> [Source document]
===
Q. I am 79 years old and recently widowed. Since my regular primary care physician moved, I had to find a new one. Given my age, I decided to see a geriatrician. My initial visit was professional and thorough; the doctor was cordial, attentive and quite nice. Yet I just did not feel he was right for me. Note: I am healthy, walk several miles a day, volunteer at a hospital, care for my two grandchildren one week per month and have a very full life. Should I have seen a geriatrician?M.L.
A. Dear M.L.
There is a good reason you did not feel there was a right fit.
A geriatrician is a medical doctor specializing in the diagnosis, treatment and the prevention of disease and disability of older adults. Board certified in family or internal medicine, they receive additional training and certification in geriatric medicine. This extra training gives them added experience with conditions like heart disease, arthritis, osteoporosis, Parkinson’s disease, mobility concerns and Alzheimer’s disease. They also address issues of pain, falls, incontinence and side effects from medication, often dealing with multiple chronic conditions. Geriatricians as primary care providers are trained to look at not only physical symptoms but all aspects that can affect an older patient’s condition including lifestyle, community, family and a full medical history. Health promotion and disease prevention are integrated in their care.
Here is the mismatch. Although you qualify by age, you did not visit the geriatrician with an age-related problem. But let’s talk about how you came to your conclusion for that visit.
===
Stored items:
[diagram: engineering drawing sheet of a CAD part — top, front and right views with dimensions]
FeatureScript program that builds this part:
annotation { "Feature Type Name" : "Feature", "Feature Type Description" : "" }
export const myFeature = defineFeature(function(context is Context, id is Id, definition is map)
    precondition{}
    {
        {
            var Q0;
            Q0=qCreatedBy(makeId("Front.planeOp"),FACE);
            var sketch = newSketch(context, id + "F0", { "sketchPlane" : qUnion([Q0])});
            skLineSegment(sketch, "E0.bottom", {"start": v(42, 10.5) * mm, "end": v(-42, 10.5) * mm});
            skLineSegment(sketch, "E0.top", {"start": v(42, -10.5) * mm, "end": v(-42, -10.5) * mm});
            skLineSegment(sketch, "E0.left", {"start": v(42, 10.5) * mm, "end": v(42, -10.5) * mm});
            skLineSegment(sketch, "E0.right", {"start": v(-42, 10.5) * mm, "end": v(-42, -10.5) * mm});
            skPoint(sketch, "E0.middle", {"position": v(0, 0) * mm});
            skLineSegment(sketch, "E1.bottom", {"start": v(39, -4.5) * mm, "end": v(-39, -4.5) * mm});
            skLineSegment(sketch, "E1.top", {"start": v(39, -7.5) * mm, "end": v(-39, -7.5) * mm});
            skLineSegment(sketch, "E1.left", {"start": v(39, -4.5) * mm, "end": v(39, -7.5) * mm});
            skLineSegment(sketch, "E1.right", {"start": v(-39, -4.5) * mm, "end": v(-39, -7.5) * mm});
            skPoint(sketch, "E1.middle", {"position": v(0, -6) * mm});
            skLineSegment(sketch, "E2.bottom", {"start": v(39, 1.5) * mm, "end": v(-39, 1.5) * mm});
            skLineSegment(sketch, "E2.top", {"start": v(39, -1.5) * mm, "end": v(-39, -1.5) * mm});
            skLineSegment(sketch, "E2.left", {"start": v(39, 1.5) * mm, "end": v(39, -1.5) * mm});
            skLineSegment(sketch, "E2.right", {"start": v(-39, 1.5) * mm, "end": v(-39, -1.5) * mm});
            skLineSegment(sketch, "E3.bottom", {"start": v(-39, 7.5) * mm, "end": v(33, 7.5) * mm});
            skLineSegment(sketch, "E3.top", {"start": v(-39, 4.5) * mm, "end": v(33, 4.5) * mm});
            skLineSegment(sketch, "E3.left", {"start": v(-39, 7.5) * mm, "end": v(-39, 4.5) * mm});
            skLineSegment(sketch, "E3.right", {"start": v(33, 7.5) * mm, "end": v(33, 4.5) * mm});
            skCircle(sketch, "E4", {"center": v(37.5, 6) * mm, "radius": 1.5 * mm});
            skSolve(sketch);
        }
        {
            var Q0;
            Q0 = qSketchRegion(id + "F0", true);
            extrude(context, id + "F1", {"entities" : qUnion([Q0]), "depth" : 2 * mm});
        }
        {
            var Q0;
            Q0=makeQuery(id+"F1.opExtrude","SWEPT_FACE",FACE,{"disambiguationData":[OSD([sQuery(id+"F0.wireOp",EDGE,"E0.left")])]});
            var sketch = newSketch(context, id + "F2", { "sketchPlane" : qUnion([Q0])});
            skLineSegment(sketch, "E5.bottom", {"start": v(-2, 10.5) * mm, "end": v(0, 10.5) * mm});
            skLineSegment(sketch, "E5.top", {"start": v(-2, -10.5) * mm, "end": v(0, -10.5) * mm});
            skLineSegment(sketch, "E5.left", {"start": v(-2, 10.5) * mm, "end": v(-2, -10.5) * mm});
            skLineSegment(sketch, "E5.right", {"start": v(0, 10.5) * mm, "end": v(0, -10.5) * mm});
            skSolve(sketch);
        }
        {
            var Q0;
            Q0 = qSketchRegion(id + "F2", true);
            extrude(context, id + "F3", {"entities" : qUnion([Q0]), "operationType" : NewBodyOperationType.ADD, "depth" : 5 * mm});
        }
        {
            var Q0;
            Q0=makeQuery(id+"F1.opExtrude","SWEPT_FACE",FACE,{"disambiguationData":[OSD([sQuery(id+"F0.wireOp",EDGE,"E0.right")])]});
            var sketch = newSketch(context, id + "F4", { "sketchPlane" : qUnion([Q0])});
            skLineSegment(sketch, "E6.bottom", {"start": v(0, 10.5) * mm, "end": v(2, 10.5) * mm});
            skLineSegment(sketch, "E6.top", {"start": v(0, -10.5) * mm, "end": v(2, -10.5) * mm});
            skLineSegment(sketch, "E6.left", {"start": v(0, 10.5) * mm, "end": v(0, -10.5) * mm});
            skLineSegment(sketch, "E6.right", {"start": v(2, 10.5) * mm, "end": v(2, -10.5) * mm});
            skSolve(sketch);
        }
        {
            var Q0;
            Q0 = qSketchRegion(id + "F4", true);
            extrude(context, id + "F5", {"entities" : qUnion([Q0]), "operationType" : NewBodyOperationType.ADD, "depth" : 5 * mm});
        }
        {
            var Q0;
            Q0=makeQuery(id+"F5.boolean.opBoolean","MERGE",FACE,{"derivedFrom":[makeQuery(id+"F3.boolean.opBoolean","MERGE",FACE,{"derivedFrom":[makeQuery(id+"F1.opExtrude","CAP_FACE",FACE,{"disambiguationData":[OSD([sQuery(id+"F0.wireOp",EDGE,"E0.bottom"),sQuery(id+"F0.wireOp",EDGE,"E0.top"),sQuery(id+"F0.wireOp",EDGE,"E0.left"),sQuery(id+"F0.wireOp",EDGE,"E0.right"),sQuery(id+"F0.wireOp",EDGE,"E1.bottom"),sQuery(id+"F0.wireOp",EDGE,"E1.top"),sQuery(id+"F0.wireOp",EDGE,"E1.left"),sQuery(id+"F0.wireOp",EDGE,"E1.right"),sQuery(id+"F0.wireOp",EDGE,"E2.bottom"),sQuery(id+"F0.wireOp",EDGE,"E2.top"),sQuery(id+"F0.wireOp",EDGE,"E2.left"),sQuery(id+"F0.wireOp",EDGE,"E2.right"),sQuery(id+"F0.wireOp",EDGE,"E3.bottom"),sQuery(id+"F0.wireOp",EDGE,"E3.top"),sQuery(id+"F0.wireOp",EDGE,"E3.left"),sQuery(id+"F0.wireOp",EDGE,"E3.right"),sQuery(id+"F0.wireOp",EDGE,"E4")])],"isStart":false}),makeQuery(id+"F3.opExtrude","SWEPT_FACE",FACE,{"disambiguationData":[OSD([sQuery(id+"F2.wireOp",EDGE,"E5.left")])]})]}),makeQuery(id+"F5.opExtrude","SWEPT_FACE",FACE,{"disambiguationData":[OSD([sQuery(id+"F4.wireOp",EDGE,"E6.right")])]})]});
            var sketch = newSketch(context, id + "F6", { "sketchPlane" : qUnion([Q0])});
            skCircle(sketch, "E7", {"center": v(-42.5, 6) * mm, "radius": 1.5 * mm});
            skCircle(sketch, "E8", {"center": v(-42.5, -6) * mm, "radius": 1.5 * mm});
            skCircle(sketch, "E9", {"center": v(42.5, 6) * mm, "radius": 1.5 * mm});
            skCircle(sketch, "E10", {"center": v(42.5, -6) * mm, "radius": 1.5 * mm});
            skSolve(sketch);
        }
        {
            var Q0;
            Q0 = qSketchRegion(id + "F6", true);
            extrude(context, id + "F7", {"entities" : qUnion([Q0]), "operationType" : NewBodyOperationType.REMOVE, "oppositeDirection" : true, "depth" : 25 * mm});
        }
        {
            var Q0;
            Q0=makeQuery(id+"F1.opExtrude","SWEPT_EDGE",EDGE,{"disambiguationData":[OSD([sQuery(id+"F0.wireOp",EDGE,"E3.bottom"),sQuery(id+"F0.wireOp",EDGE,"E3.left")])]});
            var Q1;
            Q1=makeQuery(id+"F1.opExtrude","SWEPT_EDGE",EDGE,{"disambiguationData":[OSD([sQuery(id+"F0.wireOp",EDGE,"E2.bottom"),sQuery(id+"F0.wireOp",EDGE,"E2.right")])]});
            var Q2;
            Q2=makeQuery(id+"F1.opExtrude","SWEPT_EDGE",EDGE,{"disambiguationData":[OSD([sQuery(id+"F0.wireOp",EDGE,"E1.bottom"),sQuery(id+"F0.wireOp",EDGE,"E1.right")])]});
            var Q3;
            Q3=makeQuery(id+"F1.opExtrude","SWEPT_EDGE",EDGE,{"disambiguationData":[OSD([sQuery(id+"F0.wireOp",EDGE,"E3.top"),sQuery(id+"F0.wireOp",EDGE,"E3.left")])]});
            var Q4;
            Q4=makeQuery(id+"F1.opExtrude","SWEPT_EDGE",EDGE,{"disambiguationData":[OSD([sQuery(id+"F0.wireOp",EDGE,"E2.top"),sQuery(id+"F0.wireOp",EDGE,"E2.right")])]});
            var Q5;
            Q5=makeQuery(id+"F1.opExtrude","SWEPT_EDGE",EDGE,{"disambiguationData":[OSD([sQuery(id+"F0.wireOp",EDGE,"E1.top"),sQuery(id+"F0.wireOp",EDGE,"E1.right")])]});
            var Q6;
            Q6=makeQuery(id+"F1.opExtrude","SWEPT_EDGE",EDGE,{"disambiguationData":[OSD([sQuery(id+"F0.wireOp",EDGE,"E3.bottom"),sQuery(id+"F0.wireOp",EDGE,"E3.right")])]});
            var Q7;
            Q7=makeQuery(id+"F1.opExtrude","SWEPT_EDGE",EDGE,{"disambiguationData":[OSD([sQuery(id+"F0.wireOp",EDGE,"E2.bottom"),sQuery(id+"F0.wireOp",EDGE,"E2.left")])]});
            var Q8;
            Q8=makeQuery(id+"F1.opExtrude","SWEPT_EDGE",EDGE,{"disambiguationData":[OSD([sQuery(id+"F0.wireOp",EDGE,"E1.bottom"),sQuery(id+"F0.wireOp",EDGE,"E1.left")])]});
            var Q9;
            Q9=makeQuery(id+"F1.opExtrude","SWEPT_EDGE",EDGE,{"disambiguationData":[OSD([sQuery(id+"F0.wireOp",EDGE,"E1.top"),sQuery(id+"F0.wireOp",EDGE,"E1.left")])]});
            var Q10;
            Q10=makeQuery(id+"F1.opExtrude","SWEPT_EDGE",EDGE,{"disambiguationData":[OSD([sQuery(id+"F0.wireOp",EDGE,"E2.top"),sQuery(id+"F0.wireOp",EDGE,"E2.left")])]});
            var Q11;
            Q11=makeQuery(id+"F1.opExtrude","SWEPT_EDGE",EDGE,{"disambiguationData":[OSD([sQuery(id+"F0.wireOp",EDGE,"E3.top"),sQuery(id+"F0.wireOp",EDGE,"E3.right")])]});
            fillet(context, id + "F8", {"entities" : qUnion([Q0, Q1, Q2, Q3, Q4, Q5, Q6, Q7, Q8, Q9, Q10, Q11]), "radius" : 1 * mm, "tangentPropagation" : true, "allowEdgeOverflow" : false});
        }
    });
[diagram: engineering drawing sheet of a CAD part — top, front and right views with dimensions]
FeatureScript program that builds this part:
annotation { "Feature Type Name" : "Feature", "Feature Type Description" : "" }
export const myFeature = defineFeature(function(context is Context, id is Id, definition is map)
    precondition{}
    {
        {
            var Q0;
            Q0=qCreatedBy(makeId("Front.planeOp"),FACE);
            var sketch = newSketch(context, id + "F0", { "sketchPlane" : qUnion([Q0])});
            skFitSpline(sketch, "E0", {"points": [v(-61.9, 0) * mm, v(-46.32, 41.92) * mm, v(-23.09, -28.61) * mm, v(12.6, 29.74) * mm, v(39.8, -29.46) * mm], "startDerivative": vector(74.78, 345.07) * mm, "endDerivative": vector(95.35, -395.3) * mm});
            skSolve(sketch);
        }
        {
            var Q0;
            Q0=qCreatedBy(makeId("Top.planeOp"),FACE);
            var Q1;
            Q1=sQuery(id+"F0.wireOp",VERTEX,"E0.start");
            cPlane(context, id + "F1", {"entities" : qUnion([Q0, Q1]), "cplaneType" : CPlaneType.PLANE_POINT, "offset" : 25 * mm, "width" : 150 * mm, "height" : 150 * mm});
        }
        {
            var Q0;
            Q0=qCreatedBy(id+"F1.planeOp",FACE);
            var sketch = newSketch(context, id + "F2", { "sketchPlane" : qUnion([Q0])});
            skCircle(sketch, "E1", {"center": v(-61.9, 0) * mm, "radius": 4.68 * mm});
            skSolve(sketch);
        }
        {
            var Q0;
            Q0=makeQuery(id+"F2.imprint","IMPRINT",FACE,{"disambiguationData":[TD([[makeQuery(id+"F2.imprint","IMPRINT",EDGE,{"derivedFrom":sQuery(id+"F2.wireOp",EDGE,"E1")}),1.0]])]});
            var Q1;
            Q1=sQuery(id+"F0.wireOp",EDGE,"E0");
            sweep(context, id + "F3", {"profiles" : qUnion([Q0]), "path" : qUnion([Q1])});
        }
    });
===
> [Study questions]
1. Print the passage of the geriatrician advice column from "Here is the" up to and including "for that visit.".
2. Pick up the geriatrician advice column after its final sentence and keep writing.

> [Answers]
1.
Here is the mismatch. Although you qualify by age, you did not visit the geriatrician with an age-related problem. But let’s talk about how you came to your conclusion for that visit.

2.
You essentially relied on your chronological age which is understandable. Typically, geriatricians see patients who are at least 70 years old so your chronological age qualifies you. Here’s the rub. Your functional age is likely much younger than your chronological age, a measurement of how well you function in daily life. And you did not present a problem.
Functional age has a lot to do with physiological, psychological and social aspects.
For our discussion, we’ll focus just on the physical aspects or one’s fitness that can determine what you can do and how well you can do it. The Mayo Clinic identified five areas to measure: Muscle strength, aerobic fitness, endurance, flexibility and body composition. Their web site suggests a person can determine their level of functioning with a self-assessment protocol. See https://www.mayoclinic.org/healthy-lifestyle/fitness/in-depth/fitness/art-20046433. Several of the suggested tools that you will need include a stop watch, yardstick, scale and someone to record your scores and repetitions and more. Note when fitness and function are a concern, a professional should be consulted.
So when should someone see a geriatrician? According to the American Geriatrics Society, a geriatrician should be consulted when an older person’s condition causes significant impairment and frailty. A second reason is when caregivers such as family and friends feel the increased stresses and strains in caring for a loved one.
Older adults without significant age-related diseases, disabilities or problems usually can safely see a primary-care physician who specializes in internal or family medicine. Many have taken additional relevant courses and have experience in treating older adults.
Your question draws attention to a larger issue. That is the shortage of geriatricians in our country. According to the American Geriatrics Society, the United States will need more than 23,000 new geriatricians by 2030. That’s the year when the youngest baby boomer turns 65.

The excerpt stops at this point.